■ What to do: Recast every line of the records below as a numbered list, skipping any blank lines and leaving the pictures out.

[Task material — start]

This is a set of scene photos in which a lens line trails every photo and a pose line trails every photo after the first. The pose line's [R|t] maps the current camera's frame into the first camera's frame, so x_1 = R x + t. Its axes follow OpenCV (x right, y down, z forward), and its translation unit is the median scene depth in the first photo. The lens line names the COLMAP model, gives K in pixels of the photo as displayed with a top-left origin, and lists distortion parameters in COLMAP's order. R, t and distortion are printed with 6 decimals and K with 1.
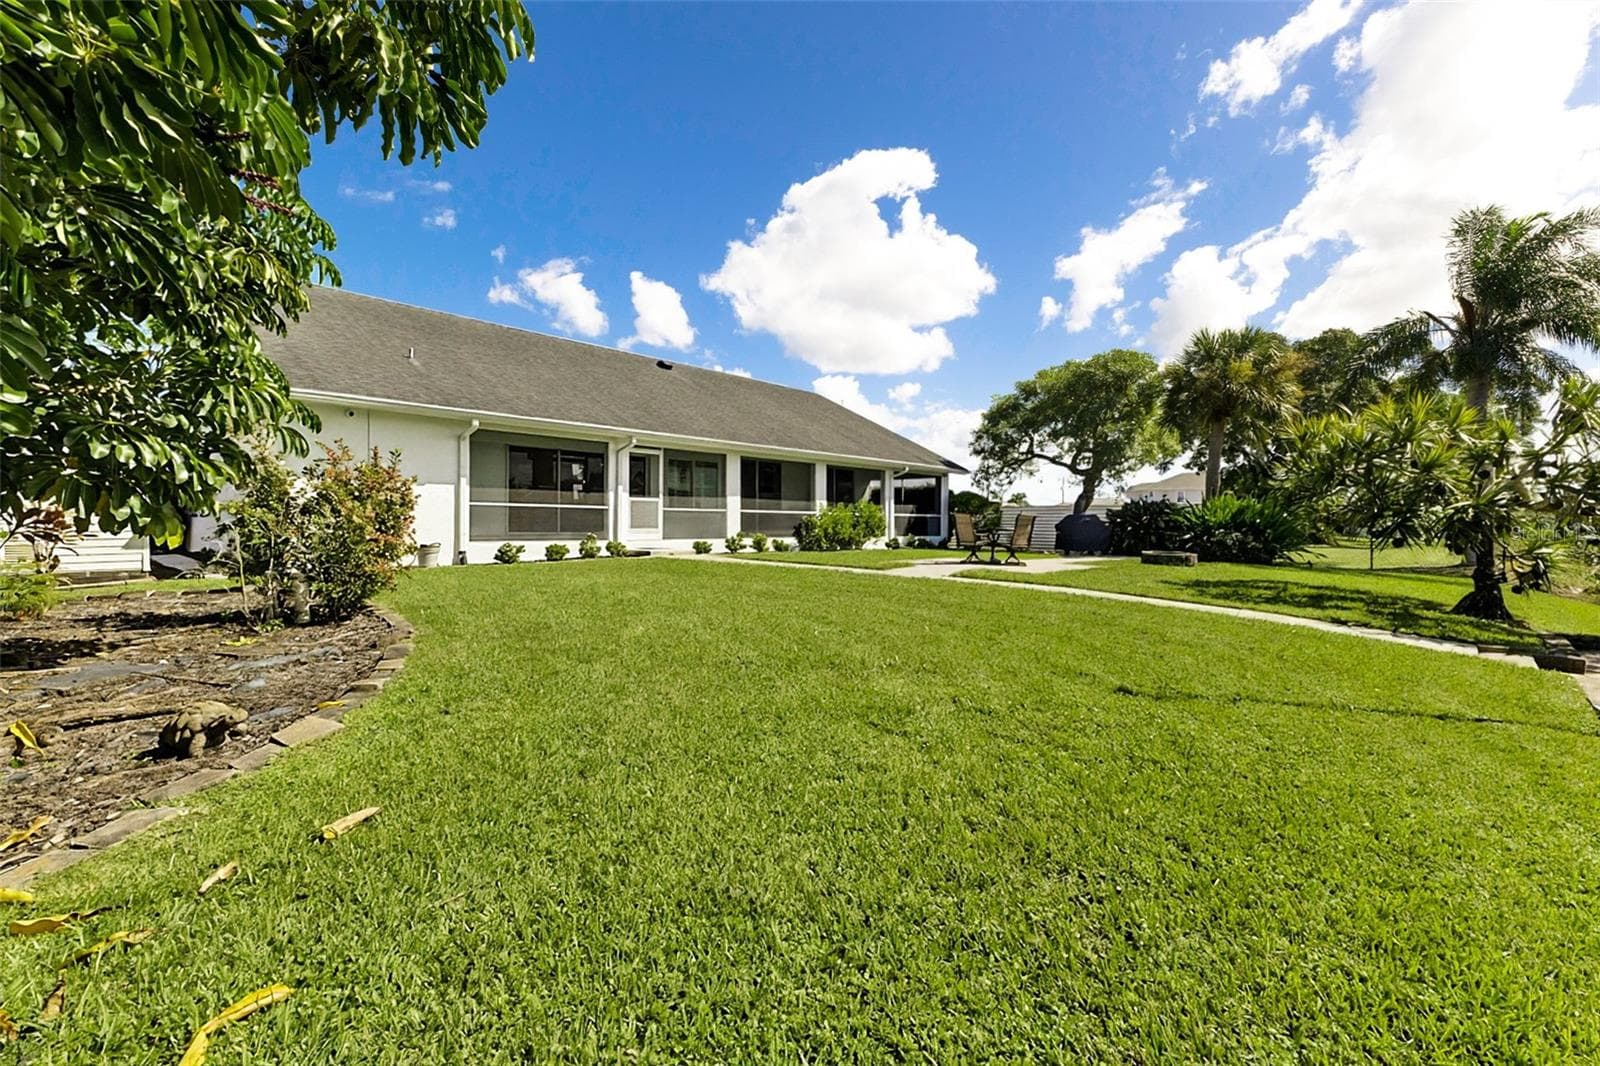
lens RADIAL K [[678.3, 0, 800.0], [0, 678.3, 533.0], [0, 0, 1]] dist [-0.000406, -0.000026]
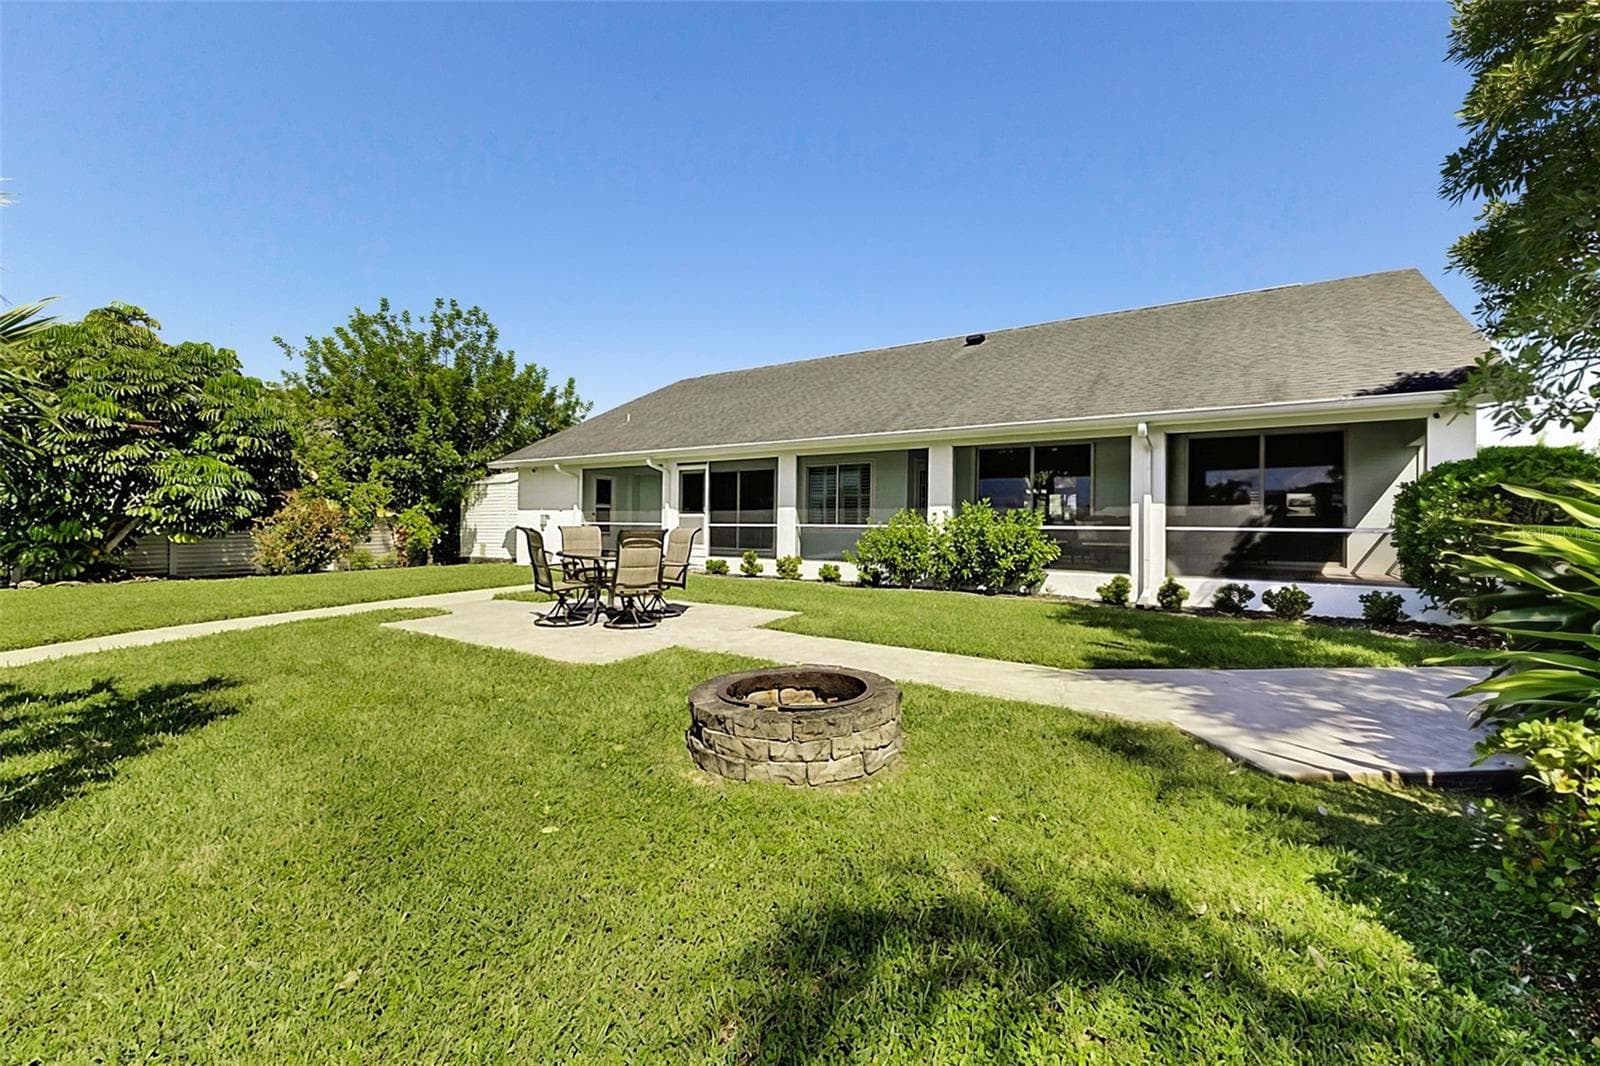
lens RADIAL K [[678.3, 0, 800.0], [0, 678.3, 533.0], [0, 0, 1]] dist [-0.000406, -0.000026]
pose [[0.133641, -0.013762, -0.990934, 0.672942], [-0.031674, 0.999333, -0.018151, -0.009965], [0.990524, 0.033813, 0.133116, 0.890017]]
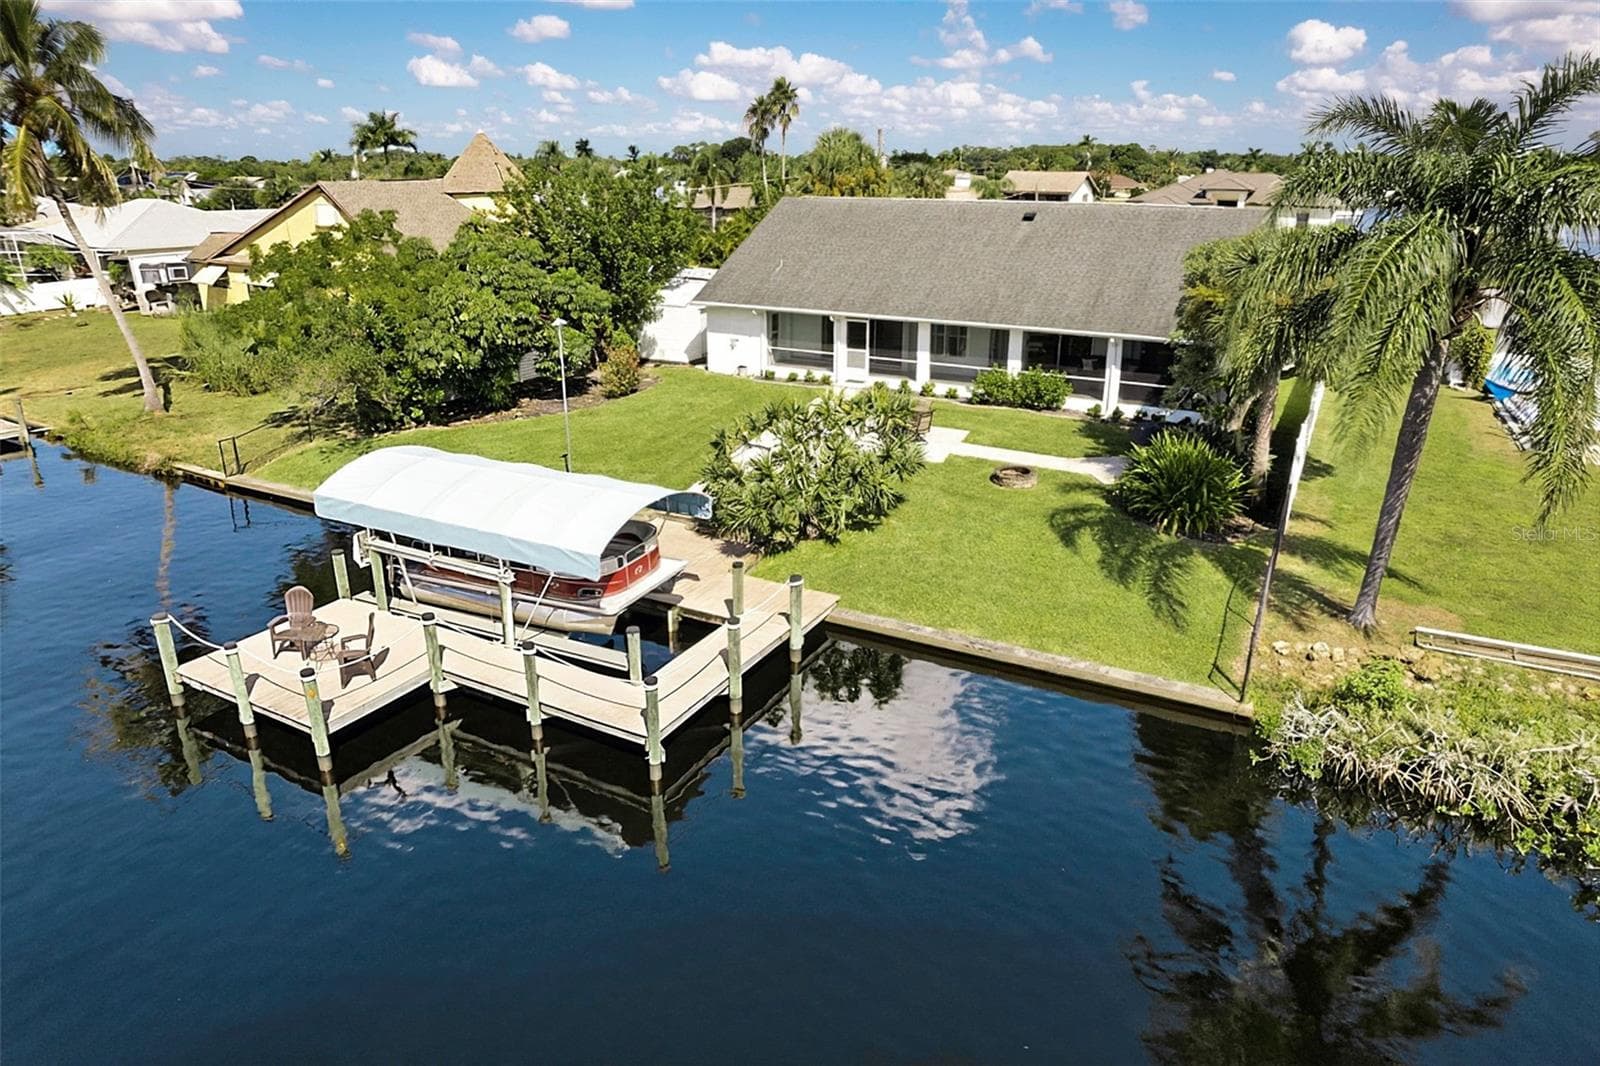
lens RADIAL K [[930.7, 0, 800.0], [0, 930.7, 533.0], [0, 0, 1]] dist [-0.001119, 0.000074]
pose [[0.211347, 0.328572, -0.920529, 1.676008], [-0.010469, 0.942510, 0.334014, -0.329518], [0.977355, -0.060956, 0.202637, 0.339051]]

[Task material — finish]

■ Exercise output:
1. This is a set of scene photos in which a lens line trails every photo and a pose line trails every photo after the first. The pose line's [R|t] maps the current camera's frame into the first camera's frame, so x_1 = R x + t. Its axes follow OpenCV (x right, y down, z forward), and its translation unit is the median scene depth in the first photo. The lens line names the COLMAP model, gives K in pixels of the photo as displayed with a top-left origin, and lists distortion parameters in COLMAP's order. R, t and distortion are printed with 6 decimals and K with 1.
2. lens RADIAL K [[678.3, 0, 800.0], [0, 678.3, 533.0], [0, 0, 1]] dist [-0.000406, -0.000026]
3. lens RADIAL K [[678.3, 0, 800.0], [0, 678.3, 533.0], [0, 0, 1]] dist [-0.000406, -0.000026]
4. pose [[0.133641, -0.013762, -0.990934, 0.672942], [-0.031674, 0.999333, -0.018151, -0.009965], [0.990524, 0.033813, 0.133116, 0.890017]]
5. lens RADIAL K [[930.7, 0, 800.0], [0, 930.7, 533.0], [0, 0, 1]] dist [-0.001119, 0.000074]
6. pose [[0.211347, 0.328572, -0.920529, 1.676008], [-0.010469, 0.942510, 0.334014, -0.329518], [0.977355, -0.060956, 0.202637, 0.339051]]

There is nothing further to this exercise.